=== MATERIALS PROVIDED ===
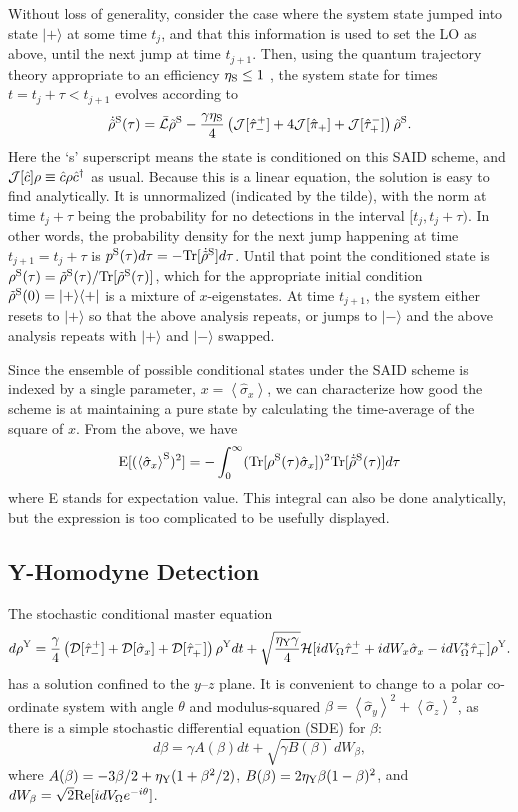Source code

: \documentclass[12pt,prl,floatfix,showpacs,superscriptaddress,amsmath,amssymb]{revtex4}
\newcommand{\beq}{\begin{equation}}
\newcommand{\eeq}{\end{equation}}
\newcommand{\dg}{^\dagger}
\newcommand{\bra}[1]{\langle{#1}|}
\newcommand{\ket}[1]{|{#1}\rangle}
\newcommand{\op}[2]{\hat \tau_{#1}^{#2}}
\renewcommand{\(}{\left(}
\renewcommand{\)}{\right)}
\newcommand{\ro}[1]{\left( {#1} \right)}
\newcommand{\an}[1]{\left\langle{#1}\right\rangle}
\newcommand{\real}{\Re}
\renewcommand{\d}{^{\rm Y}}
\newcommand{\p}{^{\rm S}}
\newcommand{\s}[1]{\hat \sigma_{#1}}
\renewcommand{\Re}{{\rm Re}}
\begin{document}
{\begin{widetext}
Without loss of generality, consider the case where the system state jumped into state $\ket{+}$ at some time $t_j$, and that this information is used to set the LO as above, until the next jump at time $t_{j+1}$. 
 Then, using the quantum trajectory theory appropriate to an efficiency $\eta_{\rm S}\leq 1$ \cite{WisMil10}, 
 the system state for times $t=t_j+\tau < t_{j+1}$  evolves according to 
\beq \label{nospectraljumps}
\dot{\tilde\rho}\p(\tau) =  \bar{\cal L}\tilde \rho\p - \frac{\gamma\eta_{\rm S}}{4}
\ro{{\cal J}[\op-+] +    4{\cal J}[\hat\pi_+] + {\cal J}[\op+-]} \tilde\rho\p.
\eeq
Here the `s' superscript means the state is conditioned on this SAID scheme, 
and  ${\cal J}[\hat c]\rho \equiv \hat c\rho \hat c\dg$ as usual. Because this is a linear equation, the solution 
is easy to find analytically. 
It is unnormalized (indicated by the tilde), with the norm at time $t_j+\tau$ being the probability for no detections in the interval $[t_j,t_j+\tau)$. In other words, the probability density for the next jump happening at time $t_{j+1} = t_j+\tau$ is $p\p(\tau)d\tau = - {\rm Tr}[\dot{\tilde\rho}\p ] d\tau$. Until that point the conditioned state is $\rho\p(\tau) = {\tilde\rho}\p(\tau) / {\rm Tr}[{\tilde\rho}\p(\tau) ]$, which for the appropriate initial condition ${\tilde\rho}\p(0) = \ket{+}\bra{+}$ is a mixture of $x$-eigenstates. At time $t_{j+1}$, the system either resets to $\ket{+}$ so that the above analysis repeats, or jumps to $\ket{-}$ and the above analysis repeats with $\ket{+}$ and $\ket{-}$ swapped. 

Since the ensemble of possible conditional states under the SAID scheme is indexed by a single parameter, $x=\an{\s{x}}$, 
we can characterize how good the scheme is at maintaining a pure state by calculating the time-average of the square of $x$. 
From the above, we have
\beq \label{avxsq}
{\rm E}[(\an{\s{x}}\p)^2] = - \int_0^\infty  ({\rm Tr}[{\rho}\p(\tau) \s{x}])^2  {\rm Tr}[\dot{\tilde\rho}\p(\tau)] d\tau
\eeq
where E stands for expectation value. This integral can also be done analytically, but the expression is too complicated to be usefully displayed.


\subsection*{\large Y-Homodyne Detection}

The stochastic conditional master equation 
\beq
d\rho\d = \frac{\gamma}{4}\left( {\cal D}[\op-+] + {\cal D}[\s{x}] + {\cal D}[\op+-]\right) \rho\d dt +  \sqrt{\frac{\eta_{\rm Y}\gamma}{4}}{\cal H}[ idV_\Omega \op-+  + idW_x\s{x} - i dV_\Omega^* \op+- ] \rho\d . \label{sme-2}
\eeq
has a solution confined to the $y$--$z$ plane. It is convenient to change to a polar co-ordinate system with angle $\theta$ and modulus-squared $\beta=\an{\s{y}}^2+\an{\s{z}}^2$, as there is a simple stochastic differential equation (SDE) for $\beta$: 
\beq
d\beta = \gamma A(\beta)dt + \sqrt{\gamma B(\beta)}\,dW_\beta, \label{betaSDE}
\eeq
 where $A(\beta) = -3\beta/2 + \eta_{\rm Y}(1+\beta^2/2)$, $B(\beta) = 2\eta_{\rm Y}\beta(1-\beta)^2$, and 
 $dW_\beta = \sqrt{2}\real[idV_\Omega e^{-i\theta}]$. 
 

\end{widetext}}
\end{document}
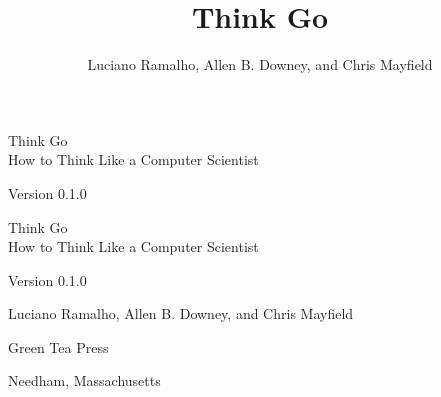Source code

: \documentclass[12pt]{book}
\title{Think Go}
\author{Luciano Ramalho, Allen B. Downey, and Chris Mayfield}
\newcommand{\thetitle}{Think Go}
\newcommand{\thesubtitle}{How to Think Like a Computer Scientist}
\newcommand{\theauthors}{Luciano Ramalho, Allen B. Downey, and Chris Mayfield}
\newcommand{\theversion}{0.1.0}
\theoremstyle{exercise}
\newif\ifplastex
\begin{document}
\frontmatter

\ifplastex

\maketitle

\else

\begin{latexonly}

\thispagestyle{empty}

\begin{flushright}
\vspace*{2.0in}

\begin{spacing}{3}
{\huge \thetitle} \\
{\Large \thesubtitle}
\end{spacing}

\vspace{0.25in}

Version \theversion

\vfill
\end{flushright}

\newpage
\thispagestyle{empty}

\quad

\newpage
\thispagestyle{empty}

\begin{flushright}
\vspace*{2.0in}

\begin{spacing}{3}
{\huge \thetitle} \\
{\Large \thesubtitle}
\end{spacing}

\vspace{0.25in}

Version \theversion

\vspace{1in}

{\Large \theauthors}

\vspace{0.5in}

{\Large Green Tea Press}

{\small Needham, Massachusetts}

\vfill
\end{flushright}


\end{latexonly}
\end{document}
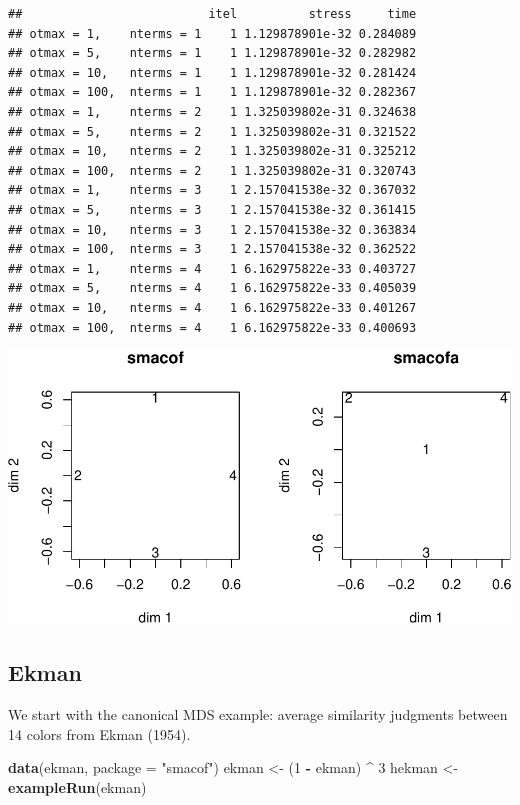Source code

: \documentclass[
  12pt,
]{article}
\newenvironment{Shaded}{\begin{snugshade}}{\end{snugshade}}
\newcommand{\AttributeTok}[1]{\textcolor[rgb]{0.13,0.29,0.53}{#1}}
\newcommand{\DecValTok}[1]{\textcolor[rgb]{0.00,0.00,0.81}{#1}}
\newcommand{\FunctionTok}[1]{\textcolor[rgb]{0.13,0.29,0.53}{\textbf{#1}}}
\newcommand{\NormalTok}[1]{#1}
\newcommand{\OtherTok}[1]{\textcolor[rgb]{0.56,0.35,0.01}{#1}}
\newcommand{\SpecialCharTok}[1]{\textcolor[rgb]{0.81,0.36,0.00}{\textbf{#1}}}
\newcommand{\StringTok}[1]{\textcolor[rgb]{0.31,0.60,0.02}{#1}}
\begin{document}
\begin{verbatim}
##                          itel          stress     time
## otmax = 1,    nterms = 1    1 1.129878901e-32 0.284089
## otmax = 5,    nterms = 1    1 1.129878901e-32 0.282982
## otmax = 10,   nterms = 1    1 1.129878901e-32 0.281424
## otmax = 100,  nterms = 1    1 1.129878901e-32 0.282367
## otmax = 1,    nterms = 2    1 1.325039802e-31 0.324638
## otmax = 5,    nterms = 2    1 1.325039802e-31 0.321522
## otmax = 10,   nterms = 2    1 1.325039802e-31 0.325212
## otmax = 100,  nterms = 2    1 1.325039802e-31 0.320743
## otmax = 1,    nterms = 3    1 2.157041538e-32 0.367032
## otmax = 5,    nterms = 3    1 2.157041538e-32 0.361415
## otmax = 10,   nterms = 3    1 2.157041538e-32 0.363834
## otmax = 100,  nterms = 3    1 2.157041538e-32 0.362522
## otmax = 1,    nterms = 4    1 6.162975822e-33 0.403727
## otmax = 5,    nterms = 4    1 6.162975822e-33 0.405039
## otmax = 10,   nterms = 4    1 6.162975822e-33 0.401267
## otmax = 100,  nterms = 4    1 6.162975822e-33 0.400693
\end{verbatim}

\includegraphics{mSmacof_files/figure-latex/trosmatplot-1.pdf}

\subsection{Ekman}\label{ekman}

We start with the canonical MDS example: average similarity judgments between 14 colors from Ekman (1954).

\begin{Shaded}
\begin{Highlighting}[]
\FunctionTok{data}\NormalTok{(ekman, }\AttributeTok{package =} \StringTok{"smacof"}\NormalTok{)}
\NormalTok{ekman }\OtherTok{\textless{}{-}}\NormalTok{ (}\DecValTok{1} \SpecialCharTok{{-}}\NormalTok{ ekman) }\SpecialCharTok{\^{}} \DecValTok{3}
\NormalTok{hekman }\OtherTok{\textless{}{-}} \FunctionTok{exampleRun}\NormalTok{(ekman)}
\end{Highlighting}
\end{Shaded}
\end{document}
===
=== MATERIALS PROVIDED ===
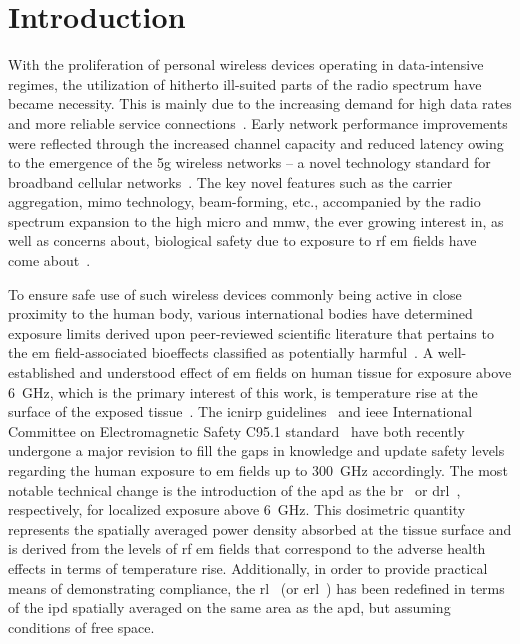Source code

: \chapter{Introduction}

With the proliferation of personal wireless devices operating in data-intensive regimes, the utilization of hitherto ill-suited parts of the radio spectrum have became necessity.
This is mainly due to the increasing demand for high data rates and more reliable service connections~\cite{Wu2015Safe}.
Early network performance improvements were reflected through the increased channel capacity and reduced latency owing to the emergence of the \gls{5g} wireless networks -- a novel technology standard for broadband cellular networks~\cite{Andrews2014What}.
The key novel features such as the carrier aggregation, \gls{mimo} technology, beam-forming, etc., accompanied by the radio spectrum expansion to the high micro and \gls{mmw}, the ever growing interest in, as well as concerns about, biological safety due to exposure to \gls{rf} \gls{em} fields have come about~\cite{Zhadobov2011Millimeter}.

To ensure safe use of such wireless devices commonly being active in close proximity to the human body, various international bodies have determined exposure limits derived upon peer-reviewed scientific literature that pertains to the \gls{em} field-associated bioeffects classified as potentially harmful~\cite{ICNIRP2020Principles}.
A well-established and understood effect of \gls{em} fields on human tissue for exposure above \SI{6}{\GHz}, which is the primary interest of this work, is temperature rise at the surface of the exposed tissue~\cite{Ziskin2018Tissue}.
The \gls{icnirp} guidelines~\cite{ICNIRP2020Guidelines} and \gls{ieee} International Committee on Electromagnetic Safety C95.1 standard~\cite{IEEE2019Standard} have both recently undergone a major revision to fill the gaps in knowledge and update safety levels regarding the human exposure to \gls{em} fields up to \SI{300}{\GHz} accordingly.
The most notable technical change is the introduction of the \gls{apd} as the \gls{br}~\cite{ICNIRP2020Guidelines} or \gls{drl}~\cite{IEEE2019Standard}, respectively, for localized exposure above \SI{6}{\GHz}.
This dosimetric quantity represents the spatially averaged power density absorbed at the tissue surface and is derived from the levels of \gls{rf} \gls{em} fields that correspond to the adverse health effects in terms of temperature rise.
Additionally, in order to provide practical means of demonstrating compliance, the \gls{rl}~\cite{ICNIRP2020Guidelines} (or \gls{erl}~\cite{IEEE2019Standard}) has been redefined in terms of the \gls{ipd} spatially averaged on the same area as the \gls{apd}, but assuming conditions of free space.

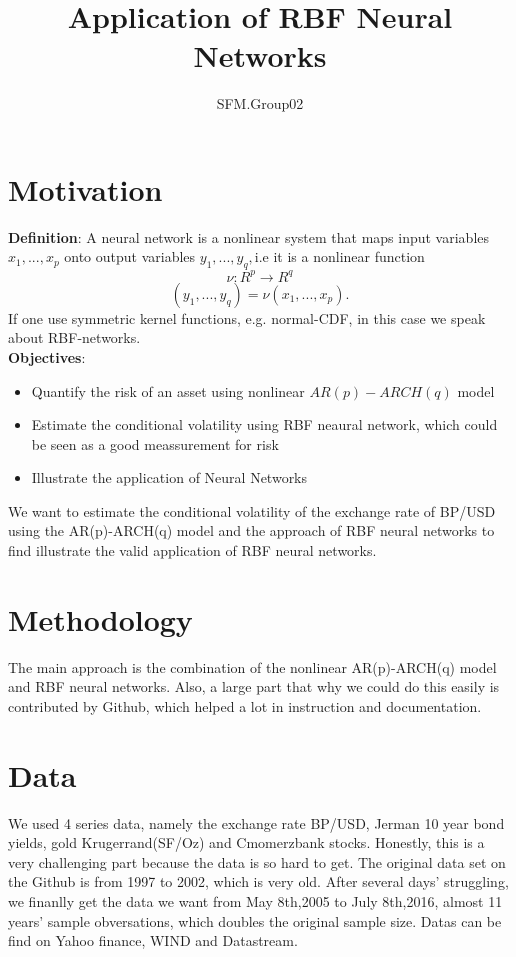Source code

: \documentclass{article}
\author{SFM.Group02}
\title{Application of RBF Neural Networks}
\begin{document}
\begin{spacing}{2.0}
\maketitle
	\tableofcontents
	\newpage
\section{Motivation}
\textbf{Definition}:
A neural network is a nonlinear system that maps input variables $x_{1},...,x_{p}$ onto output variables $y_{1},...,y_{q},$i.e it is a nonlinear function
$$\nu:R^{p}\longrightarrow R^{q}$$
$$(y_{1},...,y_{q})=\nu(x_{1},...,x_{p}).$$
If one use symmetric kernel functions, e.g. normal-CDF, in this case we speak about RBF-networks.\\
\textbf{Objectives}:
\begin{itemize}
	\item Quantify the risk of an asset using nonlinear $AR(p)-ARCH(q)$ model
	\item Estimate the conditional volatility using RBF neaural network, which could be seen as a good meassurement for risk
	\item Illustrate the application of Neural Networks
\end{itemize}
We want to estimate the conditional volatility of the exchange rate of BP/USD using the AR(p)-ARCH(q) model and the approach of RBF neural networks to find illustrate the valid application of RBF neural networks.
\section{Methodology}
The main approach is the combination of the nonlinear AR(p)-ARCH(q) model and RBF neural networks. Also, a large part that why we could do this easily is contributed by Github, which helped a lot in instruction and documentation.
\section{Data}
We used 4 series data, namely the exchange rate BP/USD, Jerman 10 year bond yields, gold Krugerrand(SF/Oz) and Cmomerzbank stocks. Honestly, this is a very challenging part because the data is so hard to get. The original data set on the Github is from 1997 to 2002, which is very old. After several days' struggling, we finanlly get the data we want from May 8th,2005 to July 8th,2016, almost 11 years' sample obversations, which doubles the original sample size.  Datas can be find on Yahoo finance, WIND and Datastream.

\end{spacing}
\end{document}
===
> EXERCISE OBJECTIVE
Wherever the string "Think" appears in the data above, copy the line it sits in.

> SOLUTION BELOW
\title{Think Go}
\newcommand{\thetitle}{Think Go}
\newcommand{\thesubtitle}{How to Think Like a Computer Scientist}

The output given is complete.